Prita Mulyasari Korban dari Peraturan Yang Belum Sempurna

Bagikan artikel ini

Rusman, Peneliti Global Future Institute (GFI)

Kasus yang dialami Prita Mulyasari menjadi pelajaran yang sangat berharga. Kajian terhadap UU ITE itu perlu dilakukan agar tidak muncul Prita yang lain di kemudian hari.

Kehadiran UU ITE belakangan menuai protes dari sebagian kalangan. Sikap protes ini mencuat ketika kasus antara Prita Mulyasari dengan Rumah Sakit Omni Internasional menjadi perhatian publik.

Menurut calon presiden dari Partai Demokrasi Indonesia Perjuangan (PDI-P) Megawati Soekarnoputri, UU Informasi dan Transaksi
Elektronik harus direvisi.

“Jika memang pasal-pasal dalam UU itu melekat dengan hak-hak asasi warga, maka UU itu harus direvisi. Tapi jangan juga disalahartikan revisi itu untuk menghilangkan. Revisi bisa saja menambah pasal. Tapi harus berguna untuk kemaslahatan masyarakat,” ujar Mega saat mengunjungi Prita di LP Wanita Tangerang, Rabu (3/6).

Seperti mengamini pendapat Megawati, Panitia Khusus Pembahas UU ITE M Yamin mengakui bahwa peraturan tersebut belum sempurna.

Menurutnya, UU ITE juga baru akan diterapkan mulai 2010 setelah peraturan pendukungnya selesai dibuat. “UU ITE belum sempurna, baru 5 persen yang dikeluarkan. Untuk kesempurnaan UU, kita seharusnya memahami betul UU ITE untuk kesejahteraan rakyat,” ujar Yamin kepada wartawan, Rabu (3/6).

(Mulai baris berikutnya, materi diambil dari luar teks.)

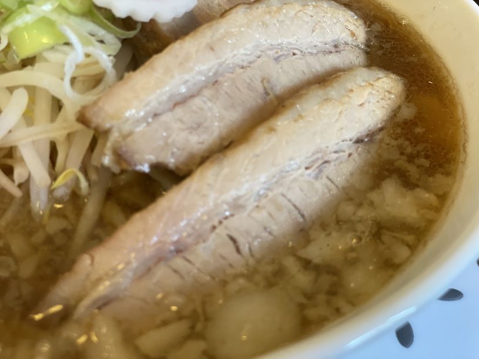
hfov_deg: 36.8
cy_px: 180
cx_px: 240
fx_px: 719
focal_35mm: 52
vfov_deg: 28.0
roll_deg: +0.2
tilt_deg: -42.7
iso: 160
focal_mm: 6
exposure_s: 1/40
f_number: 2
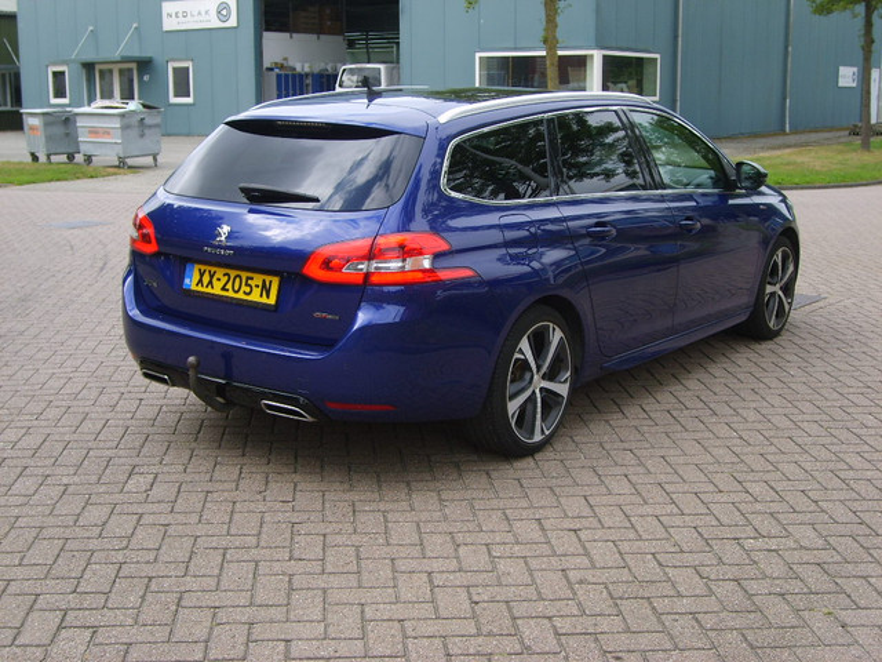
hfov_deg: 43.9
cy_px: 331
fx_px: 1096
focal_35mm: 43
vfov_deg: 33.6
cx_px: 441
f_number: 3
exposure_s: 1/250
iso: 50
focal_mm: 7.2
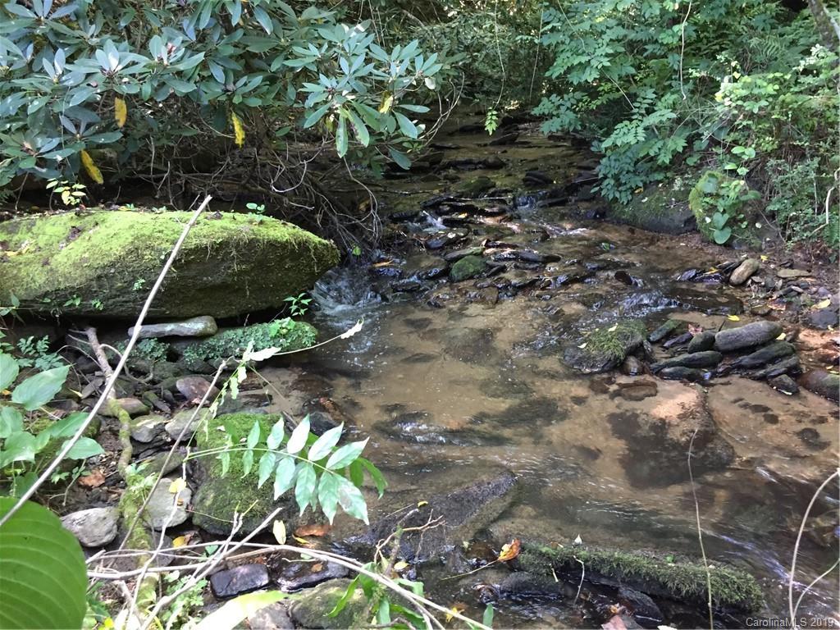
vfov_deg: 48.2
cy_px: 315
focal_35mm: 29
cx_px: 420
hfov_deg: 61.7
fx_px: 704
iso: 160
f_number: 2.2
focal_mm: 4.15
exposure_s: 1/30
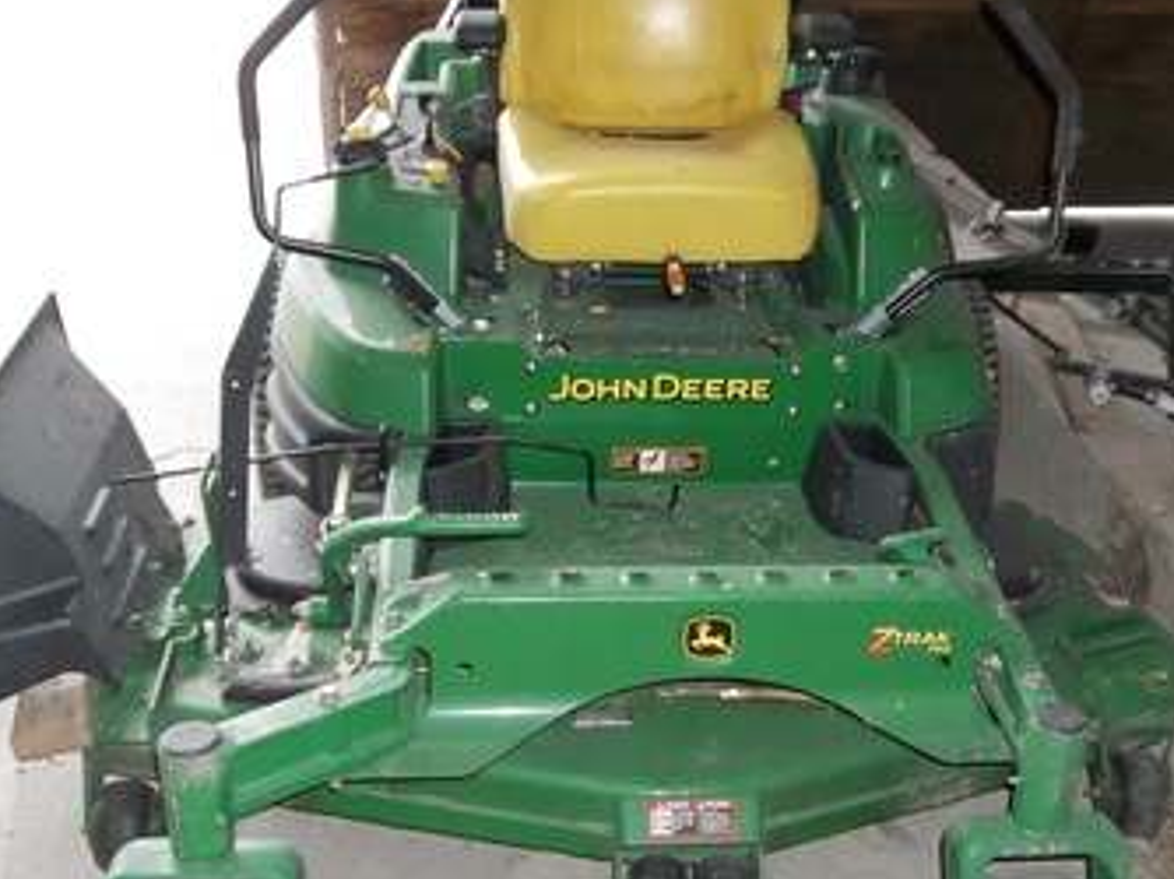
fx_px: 1491
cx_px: 689
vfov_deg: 32.6
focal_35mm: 44
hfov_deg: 42.8
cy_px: 563
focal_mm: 4.9
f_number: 3.5
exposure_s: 1/30
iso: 320
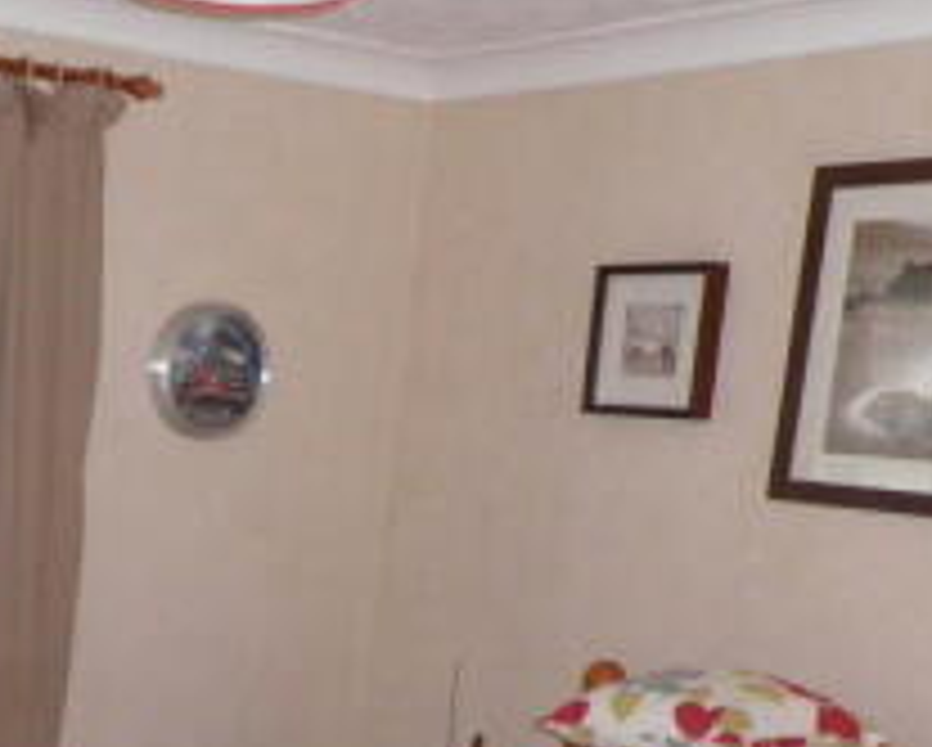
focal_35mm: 66
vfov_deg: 22.1
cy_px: 790
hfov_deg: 27.3
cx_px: 29
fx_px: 1822
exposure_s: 1/30
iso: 200
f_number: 3.3
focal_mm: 4.3
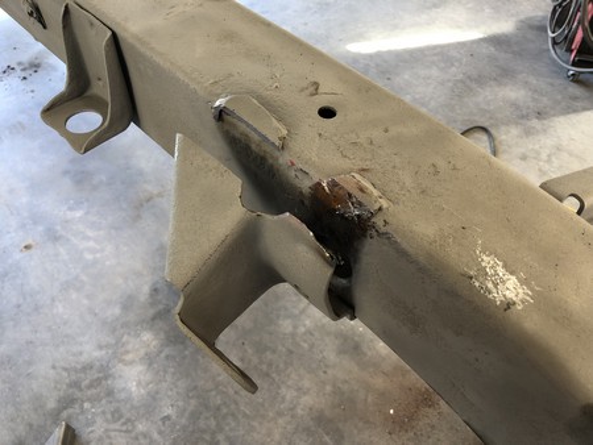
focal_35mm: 28
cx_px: 296
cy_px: 222
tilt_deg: -51.4
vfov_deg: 49.8
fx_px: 480
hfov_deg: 63.4
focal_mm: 4
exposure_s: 1/24
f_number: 1.8
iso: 32
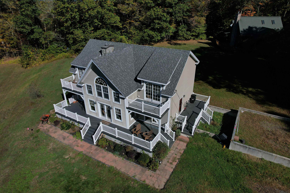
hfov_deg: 78.6
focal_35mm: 22
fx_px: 177
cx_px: 145
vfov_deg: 57.2
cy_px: 96
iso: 100
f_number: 2.8
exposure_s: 1/5000
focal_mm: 8.38
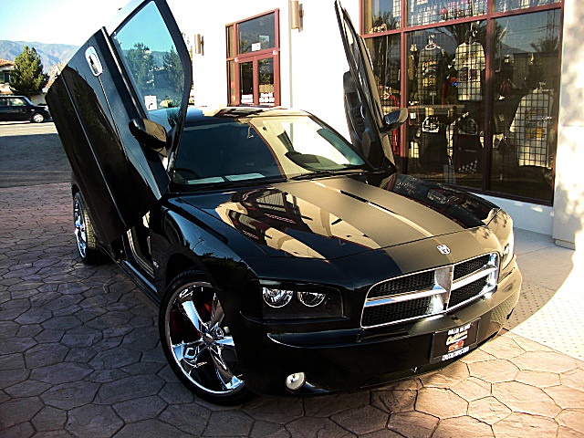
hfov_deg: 51.4
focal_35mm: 36
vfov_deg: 39.7
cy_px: 219
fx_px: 607
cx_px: 292
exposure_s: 1/160
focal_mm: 6.3
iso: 50
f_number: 2.8
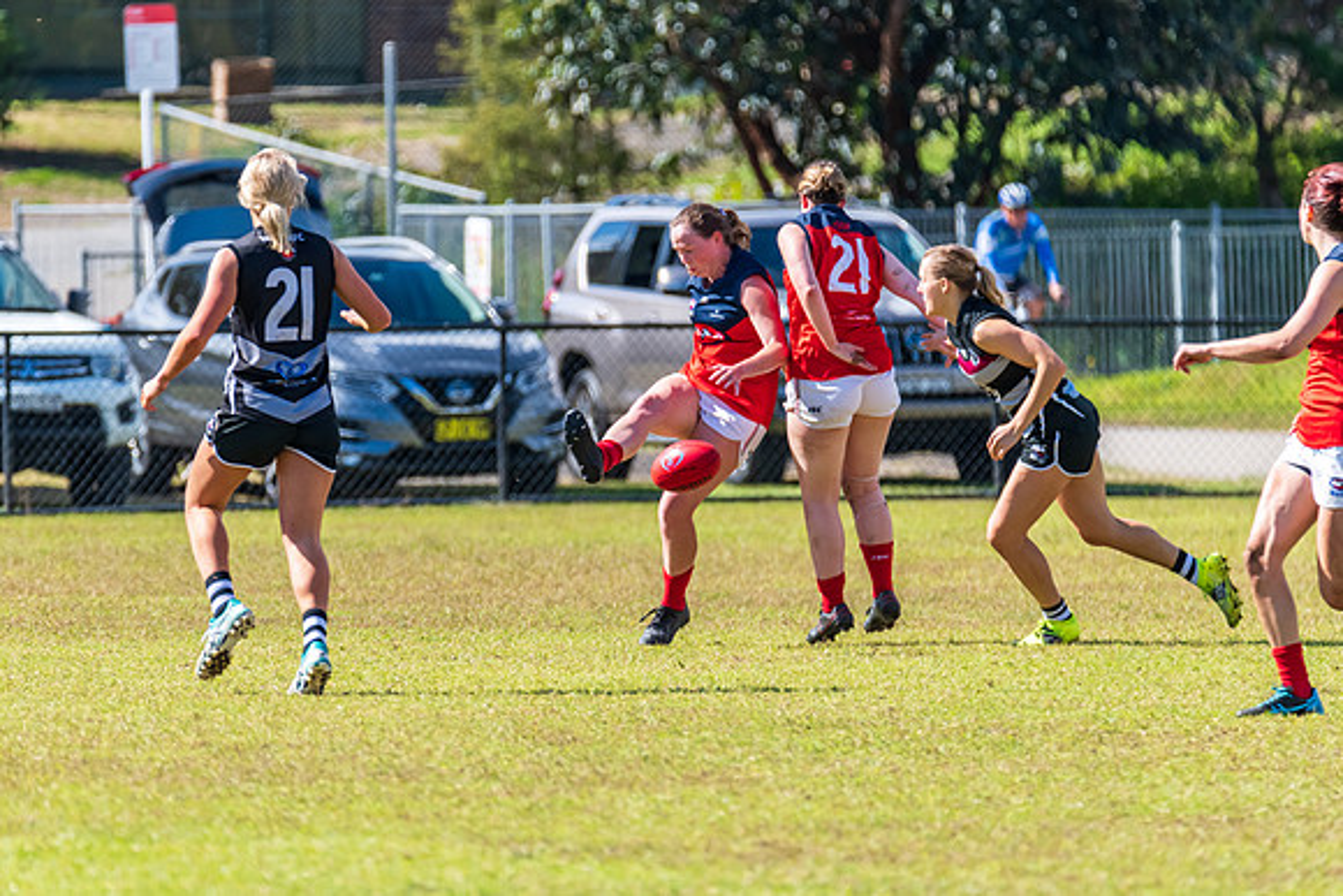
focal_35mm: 538
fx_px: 20079
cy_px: 440
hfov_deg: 3.8
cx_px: 540
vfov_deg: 2.6
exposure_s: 1/2000
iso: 800
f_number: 6
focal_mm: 450
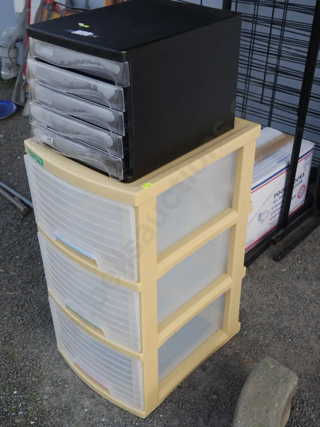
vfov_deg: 42.9
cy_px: 214
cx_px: 160
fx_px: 542
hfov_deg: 32.9
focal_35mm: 44
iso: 200
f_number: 4.7
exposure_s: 1/125
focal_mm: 22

Namun dirinya tidak setuju bila UU ITE direvisi. Yang diperlukan menurutnya adalah harus diberikan garis agar tepat dan pas. Yamin mendesak pemerintah untuk menyelesaikan peraturan.

Hal senada juga disampaikan oleh Pelaksana Tugas (Plt) Staf Ahli Menteri Bidang Hukum Departemen Komunikasi dan Informasi (Depkominfo), Edmon Makarim. Menurutnya Prita Mulyasari dinilai sebagai korban dari penyalaghunaan Undang-undang Informasi dan Transaksi Elektronik (UU ITE) ini.

Kasus ini sangat disayangkan terjadi. Edmon menganggap seharusnya Rumah Sakit Omni Internasional melakukan peningkatan pelayanan, bukan memperkarakan kasus pencemaran nama baik.

Sementara itu menurut Pakar Komunikasi Universitas Airlangga Surabaya, Henry Subyakto menilai bukan merupakan kesalahan Undang-Undang Nomor 11 Tahun 2008 tentang ITE. Justeru menurutnya, UU ITE dibuat sebagai upaya untuk melindungi warga negara siapa pun dari fitnah atau pencemaran nama baik.  Walau demikian dia berpendapat perlu dilakukan uji materi (judicial review) terutama Pasal 27 yang digunakan untuk menjerat Prita.

Disebutkan pada UU ITE Pasal 27 ayat (3), “Setiap orang dengan sengaja dan tanpa hak mendistribusikan dan/atau mentransmisikan dan/atau membuat dapat diaksesnya informasi elektronik dan/atau dokumen elektronik yang memiliki muatan penghinaan dan/atau pencemaran nama baik.”

Menurut Hendry, problemnya ada pada penahanan sebagai penerapan hukum KUHAP. Dia berpendapat bahwa kejaksaan tidak bijak menerapkan hukum. “Seharusnya Prita jangan ditahan dulu karena belum tentu melanggar UU ITE,” katanya.

Menurut KUHAP, Kejaksaan memang berhak menahan seorang tersangka yang melanggar peraturan dengan ancaman hukuman di atas lima tahun penjara. Adapun pelanggaran terhadap Pasal 27 UU ITE diancam dengan enam tahun penjara.

Kasus pencemaran nama baik tersebut berawal ketika Prita menuliskan keluhannya dalam e-mail atau surat elektronik tentang pelayanan RS Omni kepada teman-temannya. Namun, isi dari surat elektronik tersebut tersebar hingga ke sejumlah milis sehingga membuat RS Omni mengambil langkah hukum.